Shortly after voting to acquit Trump on strictly procedural grounds, Senate Republican Leader Mitch McConnell of Kentucky gave a blistering speech in which he made clear both the gravity and the criminality of the January 6 attack on the US Capitol. McConnell said:
American citizens attacked their own government. They used terrorism to try to stop a specific piece of democratic business they did not like… They did this because they had been fed wild falsehoods by the most powerful man on Earth — because he was angry he’d lost an election.

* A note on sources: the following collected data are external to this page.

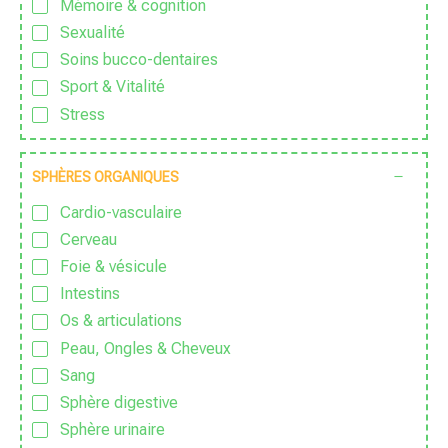
Mémoire & cognition
Végétarien
Sexualité
Soins bucco-dentaires
Sport & Vitalité
Stress
Zen
SPHÈRES ORGANIQUES
Cardio-vasculaire
Cerveau
Foie & vésicule
Intestins
Os & articulations
Peau, Ongles & Cheveux
Sang
Sphère digestive
Sphère urinaire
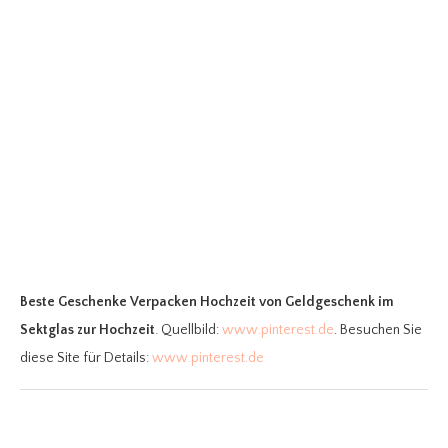
Beste Geschenke Verpacken Hochzeit
von Geldgeschenk im
Sektglas zur Hochzeit
. Quellbild:
www.pinterest.de
. Besuchen Sie
diese Site für Details:
www.pinterest.de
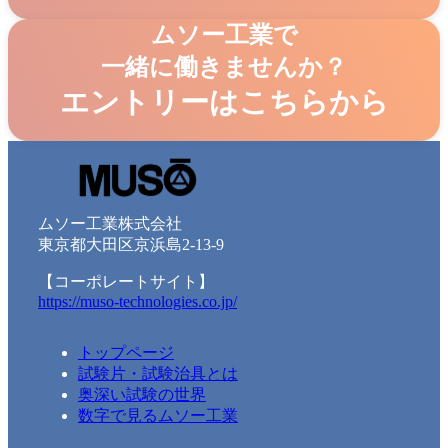
グ
ムソー工業で
ル
一緒に働きませんか？
ー
プ
エントリーはこちらから
リ
ン
グ
ク
ル
ー
プ
ムソー工業株式会社
リ
東京都大田区京浜島2-13-9
ン
ク
【コーポレートサイト】
https://muso-technologies.co.jp/
トップページ
試験片・試験治具とは
奥深い試験の世界
数字で見るムソー工業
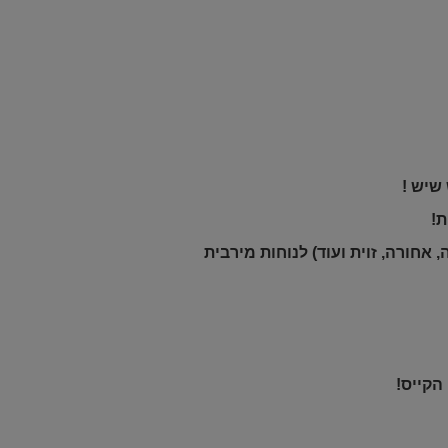
שיש !
ת!
אחורה, זוית ועוד) לנוחות מירבית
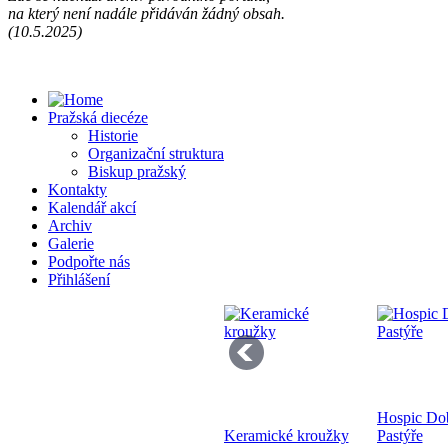
na který není nadále přidáván žádný obsah.
Př
(10.5.2025)
13
Pražská diecéze
Historie
Organizační struktura
Biskup pražský
Kontakty
Kalendář akcí
Se
Archiv
pr
Galerie
di
Podpořte nás
Přihlášení
Hospic Do
Bo
Keramické kroužky
Pastýře
K 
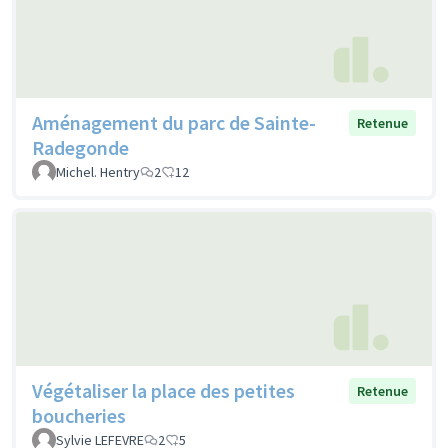
Aménagement du parc de Sainte-
Retenue
Radegonde
Michel. Hentry
2
12
Végétaliser la place des petites
Retenue
boucheries
Sylvie LEFEVRE
2
5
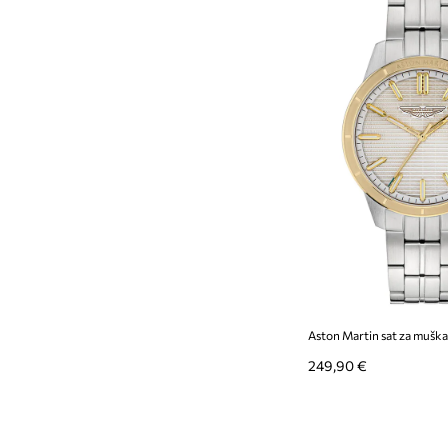
Aston Martin sat za muš
249,90 €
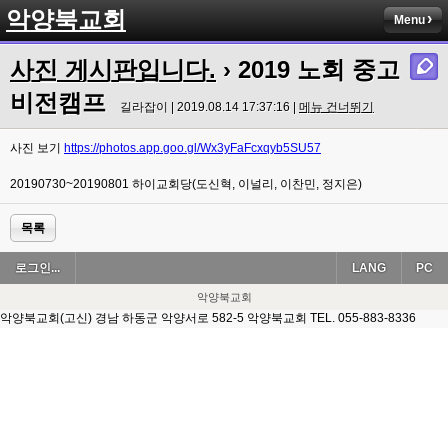
악양북교회
Menu
사진 게시판입니다.
› 2019 노회 중고
비전캠프
길라잡이 | 2019.08.14 17:37:16 |
메뉴 건너뛰기
사진 보기
https://photos.app.goo.gl/Wx3yFaFcxqyb5SU57
20190730~20190801 하이교회당(도신혁, 이널리, 이찬민, 정지은)
목록
로그인...
LANG
PC
악양북교회
악양북교회(고신) 경남 하동군 악양서로 582-5 악양북교회 TEL. 055-883-8336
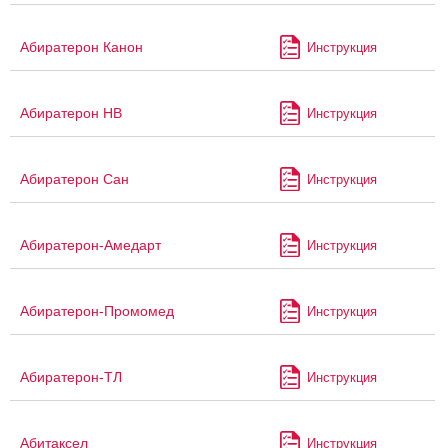
Абиратерон Канон
Инструкция
Абиратерон НВ
Инструкция
Абиратерон Сан
Инструкция
Абиратерон-Амедарт
Инструкция
Абиратерон-Промомед
Инструкция
Абиратерон-ТЛ
Инструкция
Абитаксел
Инструкция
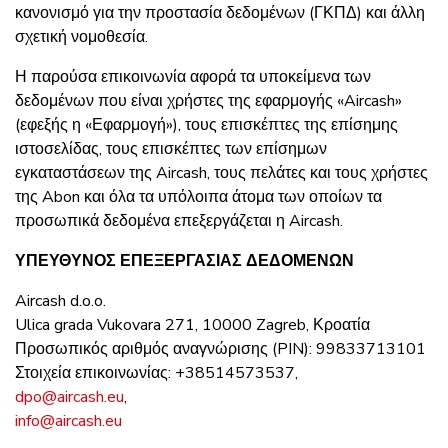
κανονισμό για την προστασία δεδομένων (ΓΚΠΔ) και άλλη
σχετική νομοθεσία.
Η παρούσα επικοινωνία αφορά τα υποκείμενα των
δεδομένων που είναι χρήστες της εφαρμογής «Aircash»
(εφεξής η «Εφαρμογή»), τους επισκέπτες της επίσημης
ιστοσελίδας, τους επισκέπτες των επίσημων
εγκαταστάσεων της Aircash, τους πελάτες και τους χρήστες
της Abon και όλα τα υπόλοιπα άτομα των οποίων τα
προσωπικά δεδομένα επεξεργάζεται η Aircash.
ΥΠΕΥΘΥΝΟΣ ΕΠΕΞΕΡΓΑΣΙΑΣ ΔΕΔΟΜΕΝΩΝ
Aircash d.o.o.
Ulica grada Vukovara 271, 10000 Zagreb, Κροατία
Προσωπικός αριθμός αναγνώρισης (PIN): 99833713101
Στοιχεία επικοινωνίας: +38514573537,
dpo@aircash.eu
,
info@aircash.eu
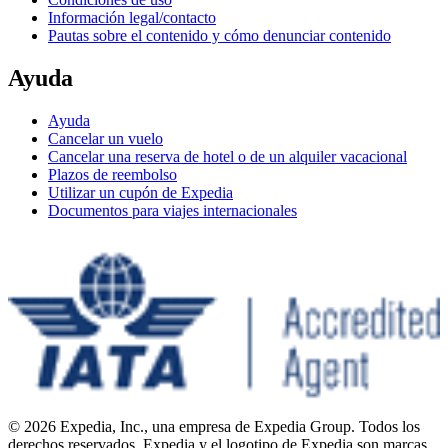
Información legal/contacto
Pautas sobre el contenido y cómo denunciar contenido
Ayuda
Ayuda
Cancelar un vuelo
Cancelar una reserva de hotel o de un alquiler vacacional
Plazos de reembolso
Utilizar un cupón de Expedia
Documentos para viajes internacionales
© 2026 Expedia, Inc., una empresa de Expedia Group. Todos los
derechos reservados. Expedia y el logotipo de Expedia son marcas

Sen. McConnell also laid the blame squarely at Trump’s feet, saying:
There is no question that President Trump is practically and morally responsible for provoking the events of that day. The people who stormed this building believed they were acting on the wishes and instructions of their President. And their having that belief was a foreseeable consequence of the growing crescendo of false statements, conspiracy theories, and reckless hyperbole which the defeated President kept shouting into the largest megaphone on planet Earth.
The issue is not only the President’s intemperate language on January 6th. It is not just his endorsement of remarks in which an associate urged ‘trial by combat.’ It was also the entire manufactured atmosphere of looming catastrophe; the increasingly wild myths about a reverse landslide election that was being stolen in some secret coup by our now-President.

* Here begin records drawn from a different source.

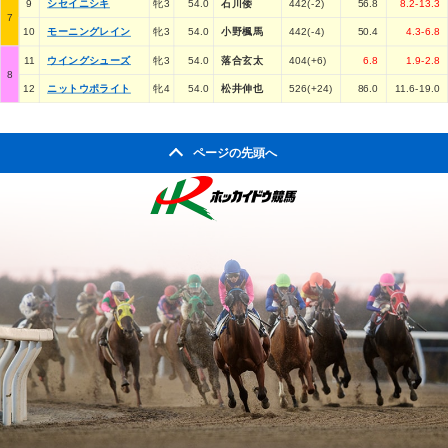
9
シセイニシキ
牝3
54.0
石川倭
442(-2)
56.8
8.2-13.3
7
10
モーニングレイン
牝3
54.0
小野楓馬
442(-4)
50.4
4.3-6.8
11
ウイングシューズ
牝3
54.0
落合玄太
404(+6)
6.8
1.9-2.8
8
12
ニットウポライト
牝4
54.0
松井伸也
526(+24)
86.0
11.6-19.0
ページの先頭へ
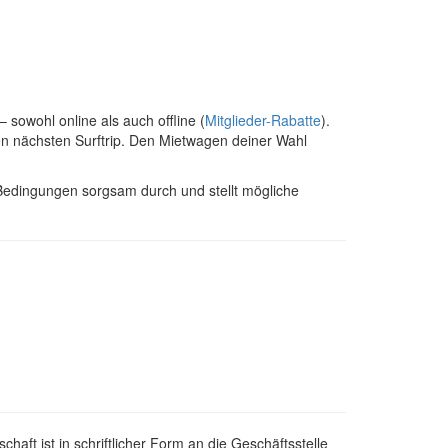
sowohl online als auch offline (
Mitglieder-Rabatte
).
en nächsten Surftrip. Den Mietwagen deiner Wahl
 Bedingungen sorgsam durch und stellt mögliche
ft ist in schriftlicher Form an die Geschäftsstelle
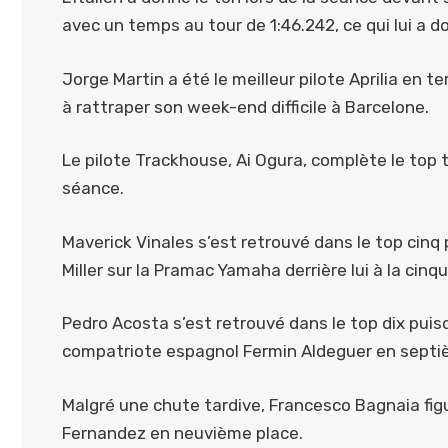
avec un temps au tour de 1:46.242, ce qui lui a d
Jorge Martin a été le meilleur pilote Aprilia en 
à rattraper son week-end difficile à Barcelone.
Le pilote Trackhouse, Ai Ogura, complète le top t
séance.
Maverick Vinales s’est retrouvé dans le top cinq 
Miller sur la Pramac Yamaha derrière lui à la cinq
Pedro Acosta s’est retrouvé dans le top dix puisqu
compatriote espagnol Fermin Aldeguer en septi
Malgré une chute tardive, Francesco Bagnaia figu
Fernandez en neuvième place.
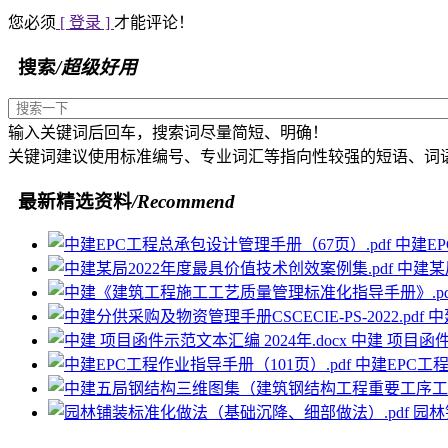
您必须
[ 登录 ]
才能评论！
搜索
/超级好用
输入关键词后回车，搜索词尽量简短、明确！
关键词建议使用标准编号、专业词汇等指向性较强的短语、词
最新精选资料
/Recommend
中建EP
中建某
中
中建 项目函件示
中建EPC工程
园林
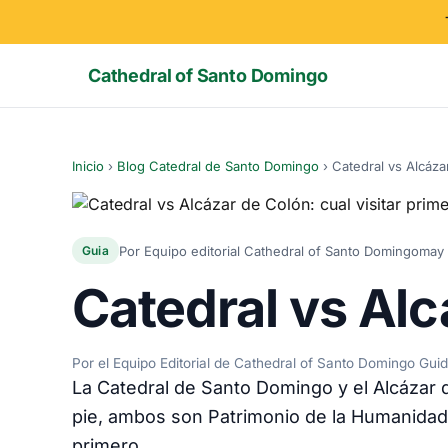
Cathedral of Santo Domingo
Inicio
›
Blog Catedral de Santo Domingo
›
Catedral vs Alcázar
Por Equipo editorial Cathedral of Santo Domingo
may 
Guia
Catedral vs Alc
Por el Equipo Editorial de Cathedral of Santo Domingo Gui
La Catedral de Santo Domingo y el Alcázar 
pie, ambos son Patrimonio de la Humanidad 
primero.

Before, during, and after the insurrection, we have seen consistent evidence of a coordinated and widespread campaign of menacing threats and coercive intimidation, by Trump himself and by his allies. Each act of attempted intimidation is, under law, a separate criminal act. Where misallocation of electoral or other funds is included, these acts do not stand in isolation, but become part of a potential racketeer-influenced or corrupt organizations (RICO) prosecution.

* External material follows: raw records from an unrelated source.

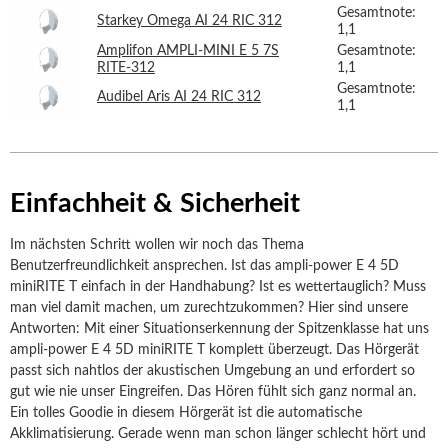
Gesamtnote:
Starkey Omega AI 24 RIC 312
1,1
Amplifon AMPLI-MINI E 5 7S
Gesamtnote:
RITE-312
1,1
Gesamtnote:
Audibel Aris AI 24 RIC 312
1,1
Einfachheit & Sicherheit
Im nächsten Schritt wollen wir noch das Thema
Benutzerfreundlichkeit ansprechen. Ist das ampli-power E 4 5D
miniRITE T einfach in der Handhabung? Ist es wettertauglich? Muss
man viel damit machen, um zurechtzukommen? Hier sind unsere
Antworten: Mit einer Situationserkennung der Spitzenklasse hat uns
ampli-power E 4 5D miniRITE T komplett überzeugt. Das Hörgerät
passt sich nahtlos der akustischen Umgebung an und erfordert so
gut wie nie unser Eingreifen. Das Hören fühlt sich ganz normal an.
Ein tolles Goodie in diesem Hörgerät ist die automatische
Akklimatisierung. Gerade wenn man schon länger schlecht hört und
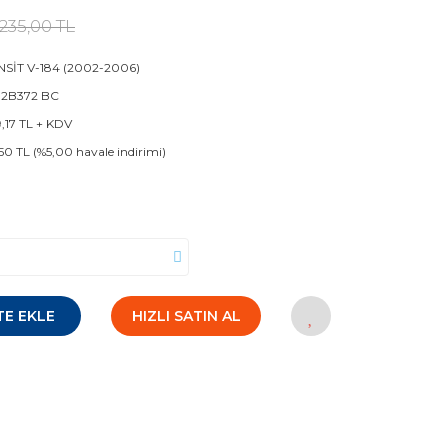
.235,00 TL
SİT V-184 (2002-2006)
 2B372 BC
9,17 TL + KDV
50 TL (%5,00 havale indirimi)
TE EKLE
HIZLI SATIN AL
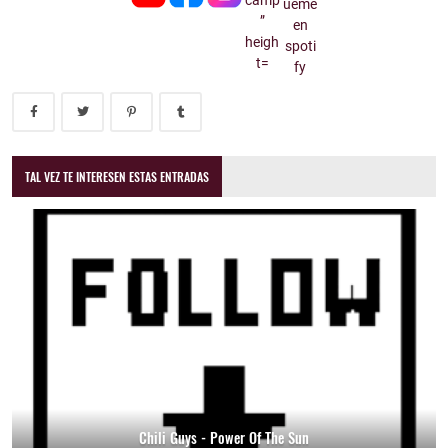
TAL VEZ TE INTERESEN ESTAS ENTRADAS
Chili Guys - Power Of The Sun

Hundreds of individuals are facing charges in association with the insurrection, and many of them are linked to armed paramilitary extremist groups that are reported to have plotted an attack on the seat of American government in a violent coup attempt. Federal criminal charging documents outline plots that appear to include an intention to continue working toward a terrorist insurrection.
Each action taken by any person to provide even marginal aid or comfort to these insurrectionist militia can be interpreted to constitute a violation of 18 USC § 2331 (terrorism), § 2383 (insurrection), and § 2384 (seditious conspiracy). Commission of a RICO predicate action can make the offender liable for all of the crimes of the criminal enterprise—including those of which they had no knowledge—dating back 10 years.
Any action by any person to speak or act in defense of Trump, to minimize, justify or condone the insurrection, or to provide any material or indirect support to any of the individuals or organizations connected to the insurrection or to ongoing plots, must be treated as a new criminal act.
Yesterday’s vote by a majority of the Senate should not be interpreted as a technical acquittal of Trump. It releases him from conviction in the Senate, but the trial has now provided new evidence and cause for deeper and further-reaching criminal investigation into every part of the criminal insurrectionist enterprise.